I've been with QuickPacket for a little over 2 years now and figured it'd be a great time to write a review. Let me start off by saying their customer support has been and still is fantastic. When I first ordered the server, I needed to move from another provider asap, on a weekend too nonetheless. I sent them an e-mail/ticket seeing if they had anything available still (At the time, a Dual L5420, the L5520 came later), and they did. After confirming that the server would be plenty for my needs, it was ordered and setup later the same day, again, on a weekend. The support staff know exactly what they're doing, and always seem intelligent and able to understand what you're requesting or explain what needs to be done in a short and concise manner.

The server currently runs Proxmox 3.4 on a Dual L5520 with 24GB of RAM, 2x1TB Seagate ST1000DM003 in Software RAID 1 which were brand new when the server was installed, and have currently 21447 hours powered on since. It runs a gaming community, Paste.ee, and a few personal websites/services such as git and a small cdn master.

*Upgrades*

After a while, upgrades were needed and they were handled quickly and with a fair price (Instead of paying an extra $15/m for the second 1TB, I chose a one-time payment, along with upgrading to 24GB memory at the time) - this was all handled at a pretty early time (I believe 8 AM or something like that) very quickly with no issues. Eventually, the L5420 was showing it's age, and it was decided that the extra horsepower of an L5520 would be great. They allowed me to upgrade and even swapped the hard drives from the old server for a small fee for remote hands, and everything was fine and dandy afterwards. They even noticed a possible issue on startup with the hard drives and replied while doing this, which was confirmed to be nothing of importance after the server was accessed by me and checked.

*Network/Uptime*

Their network has been pretty reliable the past 2 and a half years, with only a few small hiccups that I've noticed, which are occasionally I assume incoming attacks (a couple times on my own server, yuck!) Unfortunately it seems like they dropped a couple carriers over the past year, but they also mentioned adding PCCW back at the end of July 2015.

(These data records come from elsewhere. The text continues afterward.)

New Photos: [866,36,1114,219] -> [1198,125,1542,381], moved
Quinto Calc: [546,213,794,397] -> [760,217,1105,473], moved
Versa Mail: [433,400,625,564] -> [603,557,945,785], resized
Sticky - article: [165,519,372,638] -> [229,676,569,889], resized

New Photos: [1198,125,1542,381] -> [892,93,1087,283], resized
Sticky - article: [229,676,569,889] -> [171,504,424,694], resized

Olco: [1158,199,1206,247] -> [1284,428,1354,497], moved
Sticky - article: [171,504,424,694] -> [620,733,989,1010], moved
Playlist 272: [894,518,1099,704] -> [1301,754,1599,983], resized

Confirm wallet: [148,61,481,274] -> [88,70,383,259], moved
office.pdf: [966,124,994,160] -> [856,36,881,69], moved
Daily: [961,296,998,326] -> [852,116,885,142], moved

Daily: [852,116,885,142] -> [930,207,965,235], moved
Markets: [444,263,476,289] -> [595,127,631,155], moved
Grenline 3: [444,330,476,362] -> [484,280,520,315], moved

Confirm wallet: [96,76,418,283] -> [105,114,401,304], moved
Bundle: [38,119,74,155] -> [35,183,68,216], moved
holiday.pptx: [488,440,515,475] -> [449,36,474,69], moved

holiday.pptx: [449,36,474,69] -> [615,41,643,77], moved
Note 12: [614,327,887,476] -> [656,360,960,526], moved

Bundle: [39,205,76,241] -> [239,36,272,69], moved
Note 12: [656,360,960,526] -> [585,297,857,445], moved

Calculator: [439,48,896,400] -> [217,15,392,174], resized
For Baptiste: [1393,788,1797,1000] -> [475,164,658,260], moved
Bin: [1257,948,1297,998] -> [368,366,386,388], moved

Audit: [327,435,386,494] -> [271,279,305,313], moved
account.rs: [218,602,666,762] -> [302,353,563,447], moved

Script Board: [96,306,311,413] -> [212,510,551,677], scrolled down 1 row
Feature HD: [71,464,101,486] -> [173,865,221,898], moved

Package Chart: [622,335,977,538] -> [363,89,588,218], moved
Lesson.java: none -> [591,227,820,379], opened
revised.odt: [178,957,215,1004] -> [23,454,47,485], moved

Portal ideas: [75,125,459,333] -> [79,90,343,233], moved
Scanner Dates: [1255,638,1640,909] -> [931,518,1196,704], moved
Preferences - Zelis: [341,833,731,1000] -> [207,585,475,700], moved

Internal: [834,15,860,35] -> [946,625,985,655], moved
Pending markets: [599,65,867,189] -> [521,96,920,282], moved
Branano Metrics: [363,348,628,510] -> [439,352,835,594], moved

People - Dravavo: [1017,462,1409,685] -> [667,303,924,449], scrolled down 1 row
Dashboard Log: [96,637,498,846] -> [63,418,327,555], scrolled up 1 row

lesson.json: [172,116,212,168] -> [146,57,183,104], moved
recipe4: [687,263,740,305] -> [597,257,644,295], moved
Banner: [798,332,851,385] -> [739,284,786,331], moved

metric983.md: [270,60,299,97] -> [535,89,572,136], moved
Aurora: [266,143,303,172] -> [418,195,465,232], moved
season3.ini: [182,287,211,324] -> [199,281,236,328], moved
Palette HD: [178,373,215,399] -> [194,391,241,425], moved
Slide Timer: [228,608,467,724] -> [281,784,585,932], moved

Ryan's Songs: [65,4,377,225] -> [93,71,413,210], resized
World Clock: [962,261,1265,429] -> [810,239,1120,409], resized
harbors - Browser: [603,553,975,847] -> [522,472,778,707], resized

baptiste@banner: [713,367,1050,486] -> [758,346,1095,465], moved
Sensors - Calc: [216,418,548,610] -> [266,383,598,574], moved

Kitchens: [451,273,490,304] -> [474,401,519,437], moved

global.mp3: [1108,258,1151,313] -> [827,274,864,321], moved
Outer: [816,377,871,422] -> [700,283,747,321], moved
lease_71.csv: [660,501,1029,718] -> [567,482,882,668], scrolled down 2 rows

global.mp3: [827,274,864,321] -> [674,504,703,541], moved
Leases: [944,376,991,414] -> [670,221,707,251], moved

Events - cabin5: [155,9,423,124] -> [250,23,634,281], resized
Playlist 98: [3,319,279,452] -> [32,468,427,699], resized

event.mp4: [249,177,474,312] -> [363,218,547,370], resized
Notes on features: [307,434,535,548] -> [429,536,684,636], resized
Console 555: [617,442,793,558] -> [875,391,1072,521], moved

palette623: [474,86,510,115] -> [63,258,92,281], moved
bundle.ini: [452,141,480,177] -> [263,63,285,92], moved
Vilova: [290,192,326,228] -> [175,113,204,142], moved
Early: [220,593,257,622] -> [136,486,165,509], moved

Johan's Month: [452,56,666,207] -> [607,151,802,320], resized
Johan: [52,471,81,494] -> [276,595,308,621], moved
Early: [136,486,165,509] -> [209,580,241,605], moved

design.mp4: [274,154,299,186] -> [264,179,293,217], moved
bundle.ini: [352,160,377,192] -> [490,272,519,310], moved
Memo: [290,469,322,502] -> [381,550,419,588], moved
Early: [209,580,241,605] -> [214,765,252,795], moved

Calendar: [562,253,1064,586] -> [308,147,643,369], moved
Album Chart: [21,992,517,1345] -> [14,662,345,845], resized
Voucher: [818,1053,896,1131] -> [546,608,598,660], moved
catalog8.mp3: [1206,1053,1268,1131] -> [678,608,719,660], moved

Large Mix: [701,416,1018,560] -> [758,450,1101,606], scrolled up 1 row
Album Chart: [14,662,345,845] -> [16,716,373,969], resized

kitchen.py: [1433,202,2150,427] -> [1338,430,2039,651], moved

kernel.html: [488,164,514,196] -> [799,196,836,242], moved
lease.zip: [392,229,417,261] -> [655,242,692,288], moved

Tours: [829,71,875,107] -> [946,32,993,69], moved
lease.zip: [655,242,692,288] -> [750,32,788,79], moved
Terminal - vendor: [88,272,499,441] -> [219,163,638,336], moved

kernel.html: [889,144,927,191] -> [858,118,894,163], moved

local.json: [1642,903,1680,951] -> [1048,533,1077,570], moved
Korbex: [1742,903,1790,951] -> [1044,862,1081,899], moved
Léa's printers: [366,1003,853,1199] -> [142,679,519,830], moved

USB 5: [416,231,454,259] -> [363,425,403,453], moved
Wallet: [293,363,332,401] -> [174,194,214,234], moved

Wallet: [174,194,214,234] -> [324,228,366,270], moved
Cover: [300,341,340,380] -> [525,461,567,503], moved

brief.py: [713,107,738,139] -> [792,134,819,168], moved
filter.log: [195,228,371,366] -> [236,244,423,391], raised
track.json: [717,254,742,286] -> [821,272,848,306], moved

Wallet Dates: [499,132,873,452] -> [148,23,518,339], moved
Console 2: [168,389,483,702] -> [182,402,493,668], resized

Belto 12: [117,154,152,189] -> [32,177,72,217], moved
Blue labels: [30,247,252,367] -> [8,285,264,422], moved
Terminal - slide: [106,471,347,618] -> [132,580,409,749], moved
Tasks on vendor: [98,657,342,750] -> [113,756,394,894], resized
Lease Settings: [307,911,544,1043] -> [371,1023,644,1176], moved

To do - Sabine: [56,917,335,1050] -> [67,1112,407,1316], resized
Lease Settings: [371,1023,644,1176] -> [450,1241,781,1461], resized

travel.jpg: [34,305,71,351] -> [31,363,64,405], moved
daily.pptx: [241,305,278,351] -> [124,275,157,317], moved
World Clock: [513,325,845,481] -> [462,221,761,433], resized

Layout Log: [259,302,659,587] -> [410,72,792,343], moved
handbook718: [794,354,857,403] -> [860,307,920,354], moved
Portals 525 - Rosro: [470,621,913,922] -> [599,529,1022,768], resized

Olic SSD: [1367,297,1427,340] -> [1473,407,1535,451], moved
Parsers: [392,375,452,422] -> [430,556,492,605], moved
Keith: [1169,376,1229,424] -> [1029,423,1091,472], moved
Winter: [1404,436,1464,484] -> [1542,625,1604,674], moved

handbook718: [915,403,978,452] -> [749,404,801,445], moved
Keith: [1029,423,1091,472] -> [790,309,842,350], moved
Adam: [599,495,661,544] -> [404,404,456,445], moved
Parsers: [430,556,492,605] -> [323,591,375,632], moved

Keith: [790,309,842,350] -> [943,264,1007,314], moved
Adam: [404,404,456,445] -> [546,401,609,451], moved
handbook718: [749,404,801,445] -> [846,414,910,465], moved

Pingdom reports 99.68% on http checks (since May 14th, 2014), which also includes a few hours of downtime when I tried another provider in July, and the move from their old to their new location. This is likely 99.9% or higher, since I've had issues with the http server it was checking, and also the migration from hosts.

*Overall Thoughts*

They've been extremely reliable, helpful, and offer a quality product for an amazing price. I've recommended them to quite a few people, from hobbyists looking for a dedicated server to mess with, to people needing one for a development environment, and even production services. I've tried a couple other providers since, one even moving everything over, then moving it all back just days later since they just didn't hold up the standards that QuickPacket has in place. I'd give them overall a 10 out of 10 for their amazing Network, Support, Hardware, and Prices.


----------



## qps (Aug 22, 2015)

Thank you very much for the review and for your business!


----------



## qps (Aug 22, 2015)

Since you mentioned it - we are in the process of turning up PCCW sometime soon.  Unfortunately, there have been some delays with getting the cross connects installed, but we are getting close to having PCCW online in both locations (Atlanta and Los Angeles).


----------



## Jeffrey (Aug 30, 2015)

Thank you for this very informative review of Quick Packet!  This now gives me comfort for signing up with them in the near future


----------